The Frankfurt-based bank earned €19.2 million through Global View thanks to its client advisors,

who drew in €160 million from the bank’s customers within the space of 10 weeks, primarily from German small investors like Schmidt.

The bank itself, however, never invested in the fund.

Global View used the bank Delbrück Bethmann Maffei (DBM) instead.

Deutsche Bank preferred not to invest its own money in the project, for example through loans.

Even when that money was badly needed, the bank declined on the basis of a “market risk” that couldn’t “be assessed and covered by the bank.”

The uproar over the failed investment plan raised questions again that have been debated around the world since Black September 2008:

to what degree a bank shares responsibility for investments it recommends to its clients.

Does Deutsche Bank bear a share of the accountability for a project that it first pitched to its clients, then later internally determined to be too high risk?

That evaluation can be found in the correspondence between Deutsche Bank, DBM and the project’s initiators,

which offers insight into dubious business practices on the part of Germany’s largest bank.

The letters and e-mails raise suspicions that Deutsche Bank not only insisted on unusually high commission rates that were meant to be concealed from investors,

but even doubted the project’s chance of success.

From the beginning, the bank calculated using an “equity commission of 12 percent.”

The sales brochure was only supposed to show 10 percent, which called for a creative solution.

One Deutsche Bank employee suggested in writing that the excess commission simply “no longer be shown in the brochure” —

in other words, the additional margin should be hidden from investors.

The DBM bankers in charge of the deal agreed,

but didn’t want to pay out the additional 2 percent to Deutsche Bank until the construction of the Ferris wheels was contractually assured.

That request was in vain.

An e-mail from an employee at Deutsche Bank’s Asset Finance & Leasing Department pointed out that

both parties had “agreed on an increased commission” to be paid out early in the process —

following closure of the fund, meaning in March 2007.
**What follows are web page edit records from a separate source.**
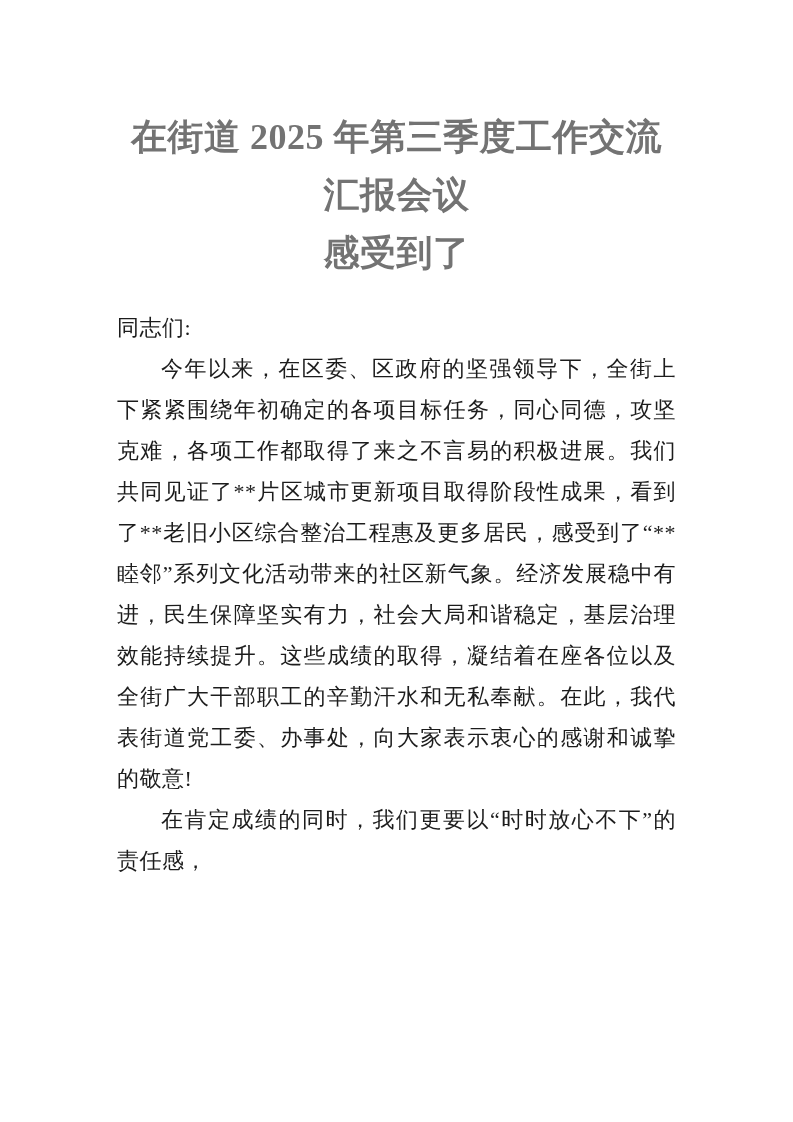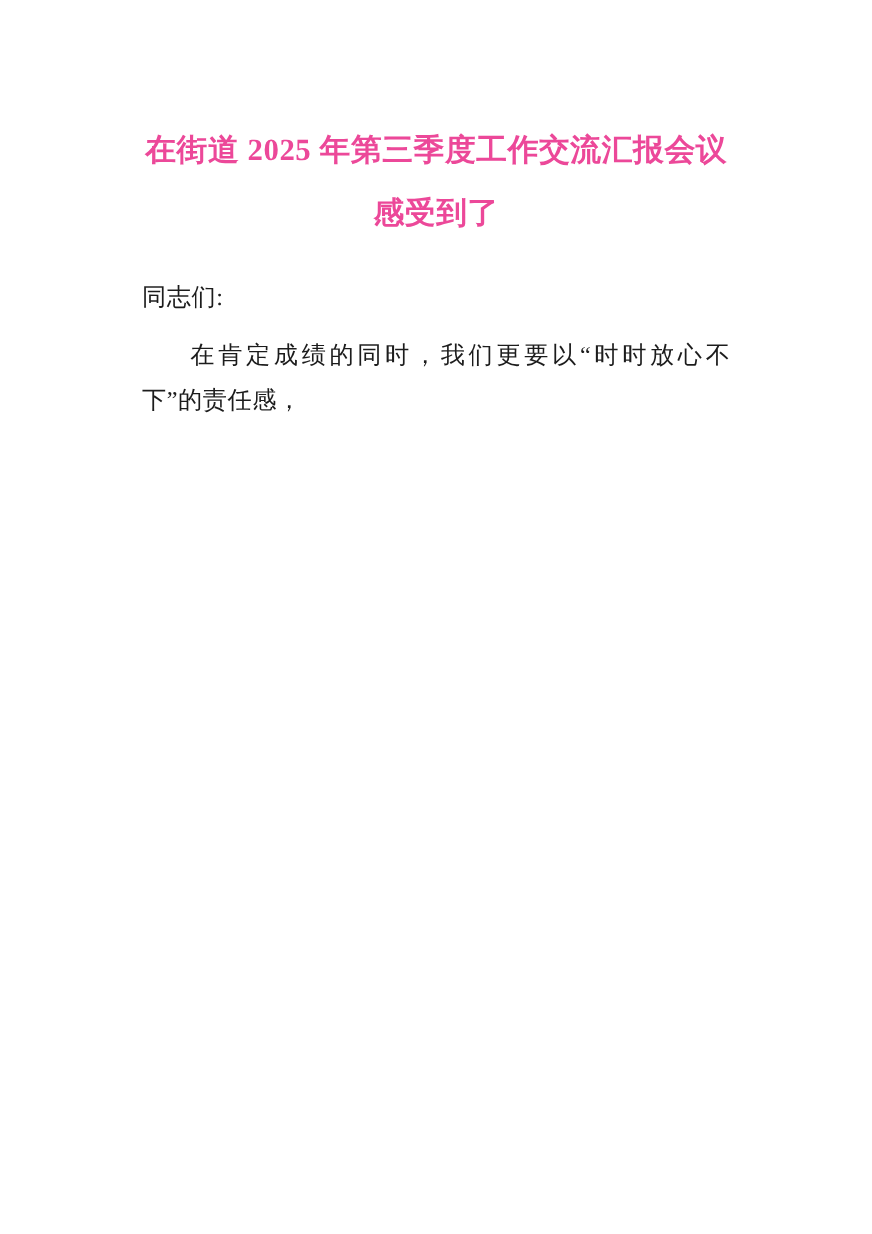--- a/index.html
+++ b/index.html
@@ -20,11 +20,11 @@
   }
   .doc-title {
     margin: 0;
-    font-size: 28px;
+    font-size: 36px;
     font-weight: 700;
     line-height: 58px;
     text-align: center;
-    color: #ec4899;
+    color: #737373;
     letter-spacing: 0.5px;
     font-family: "Liberation Serif", "DejaVu Serif", serif;
   }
The first stumbling blocks in realizing the project cropped up in summer 2009 and newspapers reported “financial difficulties.”

But small investor Peter Schmidt says his financial advisor assured him everything was “headed in the right direction” and that his bank endorsed the investment.

Not long after, by the time funding for the Beijing Ferris wheel fell through, the project had already used up €208 million worth of investment capital

in property purchases, banking fees and dubious project development costs,

some of which were routed through offshore companies in the Caribbean.

In its hour of greatest need, DBM tried to win over Deutsche Bank as a lender for the Berlin Ferris wheel, but the bank’s response was cool.

Bank loans would “not be possible until completion and generation of revenue to repay principal,” reads a letter dated December 10, 2009.

DBM won’t comment on these transactions, nor will a spokesperson for Deutsche Bank comment on any possible conversations about loans or investment.

The spokesperson refuted the accusation of inflated commissions, according to this article from the leading German daily Der Spiegel – OnLine.

“We received 10 percent for procuring capital, as stated in the brochure,” he asserts,

adding that a “subsidiary company received a further 2 percent of the assets acquired by Deutsche Bank” for consulting services.

The Ferris wheels themselves will probably never be built.

DBM considers only the Berlin project still feasible, if a strong investor can be found.

Meanwhile, the bank has bought up most of its investors’ shares — for 60 percent of their original value.

Peter Schmidt didn’t accept that offer. Along with 300 others, he plans to sue the fund and, if need be, Deutsche Bank as well.